## TASK DIRECTIONS
Give a verbatim copy of the lines below, minus the pictures.

Page-level text extractions
------------------------------

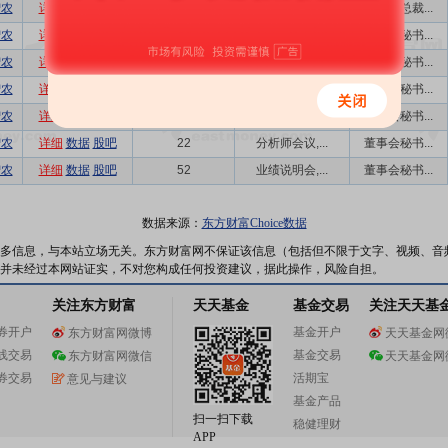
智农
详细
数据
股吧
1
业绩说明会
董事、总裁...
智农
详细
数据
股吧
42
电话会议,业...
董事会秘书...
智农
详细
数据
股吧
20
机构策略会,...
董事会秘书...
智农
详细
数据
股吧
21
电话会议,分...
董事会秘书...
智农
详细
数据
股吧
16
电话会议,分...
董事会秘书...
智农
详细
数据
股吧
22
分析师会议,...
董事会秘书...
智农
详细
数据
股吧
52
业绩说明会,...
董事会秘书...
数据来源：
东方财富Choice数据
多信息，与本站立场无关。东方财富网不保证该信息（包括但不限于文字、视频、音
并未经过本网站证实，不对您构成任何投资建议，据此操作，风险自担。
关注东方财富
天天基金
基金交易
关注天天基
券开户
基金开户
东方财富网微博
天天基金网
线交易
基金交易
东方财富网微信
天天基金网
券交易
活期宝
意见与建议
基金产品
扫一扫下载
稳健理财
APP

------------------------------

## RESPONSE
智农
详细
数据
股吧
1
业绩说明会
董事、总裁...
智农
详细
数据
股吧
42
电话会议,业...
董事会秘书...
智农
详细
数据
股吧
20
机构策略会,...
董事会秘书...
智农
详细
数据
股吧
21
电话会议,分...
董事会秘书...
智农
详细
数据
股吧
16
电话会议,分...
董事会秘书...
智农
详细
数据
股吧
22
分析师会议,...
董事会秘书...
智农
详细
数据
股吧
52
业绩说明会,...
董事会秘书...
数据来源：
东方财富Choice数据
多信息，与本站立场无关。东方财富网不保证该信息（包括但不限于文字、视频、音
并未经过本网站证实，不对您构成任何投资建议，据此操作，风险自担。
关注东方财富
天天基金
基金交易
关注天天基
券开户
基金开户
东方财富网微博
天天基金网
线交易
基金交易
东方财富网微信
天天基金网
券交易
活期宝
意见与建议
基金产品
扫一扫下载
稳健理财
APP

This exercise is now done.